3.         The girl said, “I’ve been thinking, because of my neck.”

            The girl’s lesion was beautiful.  It was like a necklace.  A red choker.

            “The face,” said the girl, “is a grid.  The two big imaginary lines are one down the center of the face and one just across the top of the cheeks.  This is my theory, anyway.  The nose is where those lines intersect.  The more a lesion interferes with those lines, the more noticeable it is.  See, the hardest lesion to carry off is one of the nose itself.  In your case, you have this lesion which is entirely on the edge of this one quadrant.  That’s not going to matter.  It’s not on  a line.”  She unclipped herself and reached up with both her hands and touched her thumbs together, and made football goalposts around Quendy’s face.  “Framing.  See?  Your lesion, it’s on the edge of your face, so it frames your face.  It draws attention to your face.  The good grid.  See, you have this great grid.  I’m probably saying way too much.”

            We were all kind of stunned.

            “Yeah,” said Calista, sounding confused.  “She’s right.  It just frames your face.”

            The girl in gray touched her own lesion with a napkin.  She said, “I want mine to go all the way around.  I want it to be like a necklace, but right now, it’s just a torque.”

            We were all just kind of staring at her like she was an alien.  She smiled.  We kept staring at her.

            “There are times you just want to sink through the floor.” She said, “but then you realize there’s no air out there.”

           

4.         We were all just kind of staring at her like she was an alien.  She smiled.  We kept staring at her.

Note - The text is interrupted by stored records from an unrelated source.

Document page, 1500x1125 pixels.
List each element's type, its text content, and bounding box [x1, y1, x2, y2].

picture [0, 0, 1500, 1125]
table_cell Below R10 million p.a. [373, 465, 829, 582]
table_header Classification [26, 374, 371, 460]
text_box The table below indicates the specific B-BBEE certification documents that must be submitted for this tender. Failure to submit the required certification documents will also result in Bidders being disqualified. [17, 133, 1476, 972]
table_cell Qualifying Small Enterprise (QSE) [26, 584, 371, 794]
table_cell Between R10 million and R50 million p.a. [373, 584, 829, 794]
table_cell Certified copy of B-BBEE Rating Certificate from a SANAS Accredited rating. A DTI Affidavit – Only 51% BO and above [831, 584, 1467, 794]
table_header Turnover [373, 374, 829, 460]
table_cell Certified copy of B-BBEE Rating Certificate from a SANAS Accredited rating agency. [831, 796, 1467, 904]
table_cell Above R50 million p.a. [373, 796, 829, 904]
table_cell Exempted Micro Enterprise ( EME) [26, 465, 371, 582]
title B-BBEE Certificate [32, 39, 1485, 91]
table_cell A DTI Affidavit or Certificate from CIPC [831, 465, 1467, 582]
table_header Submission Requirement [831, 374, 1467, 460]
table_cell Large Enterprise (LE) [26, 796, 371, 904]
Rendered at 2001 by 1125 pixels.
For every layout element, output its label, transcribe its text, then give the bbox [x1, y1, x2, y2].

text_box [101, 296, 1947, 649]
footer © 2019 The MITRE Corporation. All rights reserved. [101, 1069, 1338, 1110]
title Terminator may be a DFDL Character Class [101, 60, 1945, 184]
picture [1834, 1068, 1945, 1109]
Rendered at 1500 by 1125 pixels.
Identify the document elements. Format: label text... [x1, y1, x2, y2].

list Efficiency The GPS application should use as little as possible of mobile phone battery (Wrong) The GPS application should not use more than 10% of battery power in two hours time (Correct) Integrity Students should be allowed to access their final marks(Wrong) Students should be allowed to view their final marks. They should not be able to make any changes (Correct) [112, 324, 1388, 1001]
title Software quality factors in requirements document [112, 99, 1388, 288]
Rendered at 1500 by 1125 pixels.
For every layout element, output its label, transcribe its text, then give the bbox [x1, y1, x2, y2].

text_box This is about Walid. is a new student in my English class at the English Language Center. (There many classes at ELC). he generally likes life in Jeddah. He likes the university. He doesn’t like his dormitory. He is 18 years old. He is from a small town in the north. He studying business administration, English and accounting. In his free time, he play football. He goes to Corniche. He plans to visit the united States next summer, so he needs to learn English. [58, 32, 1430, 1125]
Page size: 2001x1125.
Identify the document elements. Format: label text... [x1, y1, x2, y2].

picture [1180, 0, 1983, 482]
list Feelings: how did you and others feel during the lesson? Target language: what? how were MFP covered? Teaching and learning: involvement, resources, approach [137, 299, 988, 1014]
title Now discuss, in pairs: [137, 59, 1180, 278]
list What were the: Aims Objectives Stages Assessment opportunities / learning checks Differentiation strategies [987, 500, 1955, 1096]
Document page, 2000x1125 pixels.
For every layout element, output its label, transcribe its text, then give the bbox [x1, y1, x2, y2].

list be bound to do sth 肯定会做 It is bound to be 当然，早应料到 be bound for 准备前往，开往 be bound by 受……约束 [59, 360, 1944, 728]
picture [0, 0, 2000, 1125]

            “There are times you just want to sink through the floor.” She said, “but then you realize there’s no air out there.”

            “Hey,” said Marty.  “I got a lesion on my foot.  You want to see it?”

            She smiled sweetly.  “No, not really,” she said.

            Link pointed at his face and was like, “Hey, what about my lesion?  Look at this puppy.  It bleeds sometimes.  You like this?”

            She smirked.  “Oh, mmm-hm,” she said.  “You put the ‘suppr’ back in ‘suppuration.’”

            Link thought that was hilarious.  Of course, he didn’t have any idea what the hell she was talking about either, but he started laughing while the rest of us were still looking up “suppuration” on the feed English-to-English wordbook.

            She was now completely youch on all of our meters, except with the girls, who I could tell had started to chat each other like some ants after someone’s buried a missionary alive in the middle of their hill.  On the one hand, I thought she was the most amazing person I had ever seen in my life, even if she was weird as shit.  On the other hand, I was pretty disappointed she was skeezing this sexy talk with link Arwaker, who women for some reason always go for, in spite of the fact that he’s a meg asshole to them, for example a slurpy question about, “Oh, what about my lesion?  Let’s talk more about me and my open sores.”